Entrepreneurs operate their business selling produce at their local market
Attractive yield: Village Enterprise paid investors annual interest of 8 per cent © Alissa Everett/Village Enterprise

The benefits of a poverty alleviation programme to improve the livelihoods of 95,000 east Africans were felt beyond the communities themselves. Under the terms of the funding deal for the programme, investors received full repayment earlier this year, along with a return equivalent to annual interest of about 8 per cent for the investment period.

It came from the Village Enterprise Development Impact Bond, which was launched in 2017 and based on the social impact bond model pioneered in the UK in 2010. One of the UK-financed social programmes led to an 8.4 per cent fall in reconviction rates among prisoners leaving a Peterborough prison. This result triggered full repayment for investors with a return of just over 3 per cent a year for the term.

But anyone who remembers the excitement surrounding those early days of SIBs might be forgiven for thinking these investments have not delivered on their early promise. They have not scaled as rapidly as some had hoped and remain a tiny proportion of the $35tn-plus sustainable investment market.

However, part of that may stem from confusion around use of the term “bond”.

Women cooking over a fire pit
© Alissa Evertt

Unlike traditional bonds — debt securities in which investors get their money back, along with interest payments during the bond’s lifetime — SIBs offer a pre-determined payment with interest only if a programme’s goals are met. In developing countries, deals are called impact bonds or development impact bonds, but the general principle is the same.

SIBs and DIBs are not tradable assets. Nor are they “social bonds”, which are the same as traditional bonds except that the proceeds must be used to finance projects addressing social issues. Therefore, they are also, and perhaps more accurately, known as “pay-for-success contracts”.

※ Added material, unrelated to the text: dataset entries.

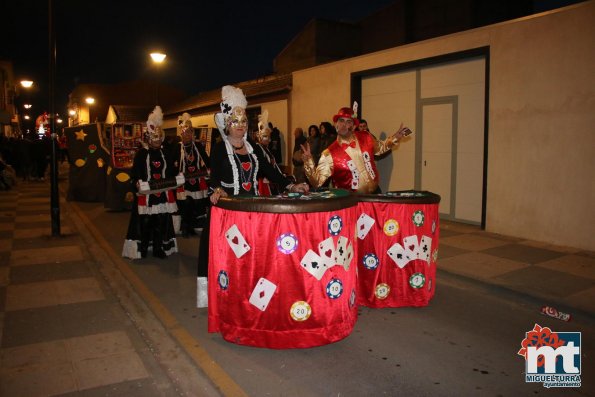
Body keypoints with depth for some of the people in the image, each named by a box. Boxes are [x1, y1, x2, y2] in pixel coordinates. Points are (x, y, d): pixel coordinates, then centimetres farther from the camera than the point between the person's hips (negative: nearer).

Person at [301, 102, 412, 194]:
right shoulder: (330, 153, -15)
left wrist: (395, 137, 6)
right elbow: (317, 182, -20)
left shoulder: (365, 137, -3)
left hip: (375, 194, 4)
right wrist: (308, 160, -32)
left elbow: (380, 148, 19)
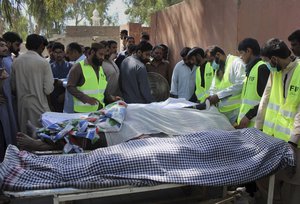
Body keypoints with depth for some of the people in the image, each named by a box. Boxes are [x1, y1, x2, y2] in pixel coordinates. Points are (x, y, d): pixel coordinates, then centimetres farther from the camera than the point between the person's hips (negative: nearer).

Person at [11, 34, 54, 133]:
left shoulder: (16, 61, 2)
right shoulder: (43, 62, -11)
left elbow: (13, 87, 7)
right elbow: (48, 90, -13)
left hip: (22, 104, 5)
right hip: (38, 105, -5)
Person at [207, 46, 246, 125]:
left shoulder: (236, 62, -6)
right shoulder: (218, 69, 19)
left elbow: (240, 84, -18)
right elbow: (213, 88, 15)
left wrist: (219, 95, -16)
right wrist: (212, 97, -7)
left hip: (235, 109, -7)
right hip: (221, 110, 7)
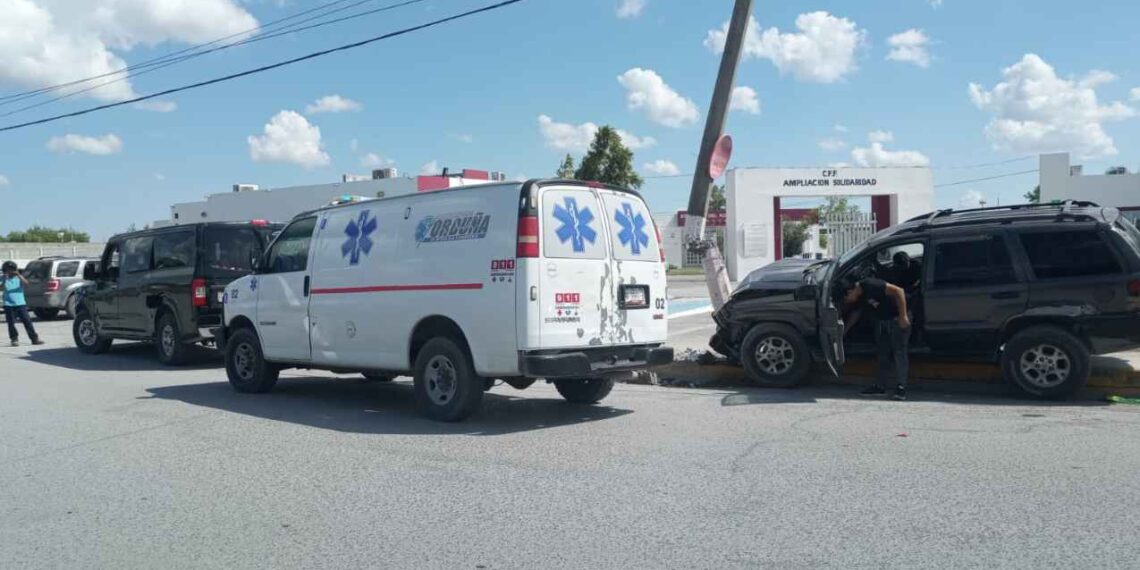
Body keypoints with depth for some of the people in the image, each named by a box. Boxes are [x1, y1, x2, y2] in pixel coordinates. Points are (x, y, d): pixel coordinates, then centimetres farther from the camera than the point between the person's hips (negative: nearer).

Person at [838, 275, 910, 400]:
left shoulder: (870, 285, -27)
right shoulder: (857, 299, 1)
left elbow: (898, 291, -29)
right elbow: (856, 314, 21)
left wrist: (903, 316, -29)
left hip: (897, 319, -9)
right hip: (881, 321, 9)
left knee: (899, 352, -10)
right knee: (883, 354, 9)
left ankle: (901, 387, -9)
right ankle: (880, 386, 14)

Deals vary globally, but most make payments to investors in stages “to make sure the risks are being managed”, says Avnish Gungadurdoss, co-founder of Instiglio, a consultancy that helped develop the Village Enterprise deal.

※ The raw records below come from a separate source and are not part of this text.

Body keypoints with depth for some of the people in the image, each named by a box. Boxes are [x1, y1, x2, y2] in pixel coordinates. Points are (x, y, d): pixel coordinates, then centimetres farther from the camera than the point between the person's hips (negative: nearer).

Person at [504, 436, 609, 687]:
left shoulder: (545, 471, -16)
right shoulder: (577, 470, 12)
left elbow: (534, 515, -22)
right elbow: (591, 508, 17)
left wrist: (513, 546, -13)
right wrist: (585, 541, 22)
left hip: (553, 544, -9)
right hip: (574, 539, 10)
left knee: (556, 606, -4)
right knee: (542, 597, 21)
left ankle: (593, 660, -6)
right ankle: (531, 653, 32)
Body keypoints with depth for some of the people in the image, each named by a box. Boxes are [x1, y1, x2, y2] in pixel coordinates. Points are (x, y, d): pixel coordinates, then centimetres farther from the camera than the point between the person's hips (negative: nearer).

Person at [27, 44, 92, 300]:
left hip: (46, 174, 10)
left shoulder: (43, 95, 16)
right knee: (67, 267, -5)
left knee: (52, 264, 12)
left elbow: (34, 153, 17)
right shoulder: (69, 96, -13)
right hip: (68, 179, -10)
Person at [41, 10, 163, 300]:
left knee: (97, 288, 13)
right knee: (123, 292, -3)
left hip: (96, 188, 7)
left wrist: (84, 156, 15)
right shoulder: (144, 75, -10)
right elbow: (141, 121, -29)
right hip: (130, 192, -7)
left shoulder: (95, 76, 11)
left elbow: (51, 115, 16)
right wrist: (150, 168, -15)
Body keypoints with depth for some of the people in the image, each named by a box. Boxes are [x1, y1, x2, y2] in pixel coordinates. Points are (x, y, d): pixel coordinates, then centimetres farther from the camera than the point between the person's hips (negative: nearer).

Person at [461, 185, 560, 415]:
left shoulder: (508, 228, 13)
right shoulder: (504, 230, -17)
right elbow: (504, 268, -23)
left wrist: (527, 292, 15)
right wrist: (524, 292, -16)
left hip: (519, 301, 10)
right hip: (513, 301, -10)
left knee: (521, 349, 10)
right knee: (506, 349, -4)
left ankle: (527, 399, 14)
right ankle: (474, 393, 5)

But the Village Enterprise deal itself paid investors only once poverty reduction goals had been met. “You had to wait three years to figure out if the outcomes had been achieved,” explains Gungadurdoss.

Avnish Gungadurdoss
Avnish Gungadurdoss, co-founder of Instiglio

SIBs and DIBs can therefore be attractive ways of funding social interventions, particularly for the public sector, as they shift risk from taxpayers to private investors. But scaling up is not easy. They are complex to structure and they require an “outcomes funder” (usually a government or international donor) that is prepared to pay investors when an initiative’s goals are met.

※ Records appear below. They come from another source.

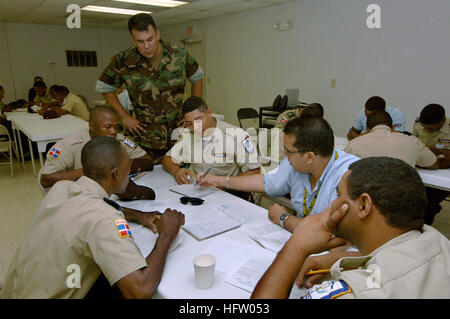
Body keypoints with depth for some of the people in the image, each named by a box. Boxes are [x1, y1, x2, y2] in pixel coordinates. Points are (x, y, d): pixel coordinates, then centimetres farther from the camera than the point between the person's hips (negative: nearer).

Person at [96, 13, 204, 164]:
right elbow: (103, 87, 7)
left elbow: (197, 78, 13)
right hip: (147, 138, -1)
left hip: (181, 133, 2)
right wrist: (124, 116, 1)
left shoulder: (180, 55, -5)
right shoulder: (123, 61, -8)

Because payment triggers are tied to the impact of specific social interventions, deals are hard to replicate. In addition, with repayment dependent on clearly defined results, they call for rigorous measurement, which is often beyond the capacity of non-profit organisations.

Given their risks and relatively modest returns, SIBs and DIBs tend to attract investors such as foundations and high-net-worth philanthropists, as well as donor-advised funds (intermediaries that make grants to non-profits designated by their donors).

“It’s mostly philanthropic organisations getting into these models,” says Gungadurdoss. “They’re seeing this as a way of providing the capital but with an expectation of getting it back if the project is successful. So it’s a more sustainable way of leveraging capital than through just donations.”

Tracy Palandjian sees a similar trend. “All our investors are philanthropically motivated,” says Palandjian, who is chief executive and co-founder of Boston-based non-profit Social Finance, sister organisation to the UK’s Social Finance, which designed the Peterborough SIB.

Tracy Palandjian
Tracy Palandjian, chief executive and co-founder of Social Finance

In the US, Palandjian sees potential in “career impact bonds”, which finance upfront costs for low-income students taking the training needed to secure well-paid jobs in sectors such as healthcare, tech and clean energy. Students only repay if they secure a job with a salary above a pre-determined level.

To advance this approach, in 2019, Social Finance launched the Up Fund: an investment fund backed by large US foundations, which supports up to 12 career impact bonds.

“That’s where things are really taking off,” says Palandjian. “It’s getting people the skills to get jobs that pay better. And measurement of their sustained wage increases is a good metric.”

It is this measurability that appeals to Liesel Pritzker Simmons who, via her US-based Blue Haven Initiative — an impact-focused family office that she runs with her husband — is an investor in Social Finance’s Up Fund.

“What I like is the attention to the outcomes and, as an investor, I’m only getting paid if these are achieved,” she says. “I’m very happy to take that front-end risk.”

And, while SIBs may not achieve scale, the deals do attract philanthropists for whom writing a charitable cheque without knowing what it achieves is no longer acceptable.

“We know there are pools of money that could be deployed for evidence-based outcomes,” says Pritzker Simmons. “I don’t benchmark a pay-for-success note to a bond, like a municipal bond. I benchmark it to a grant — and, in that sense, financially these are smashing successes.”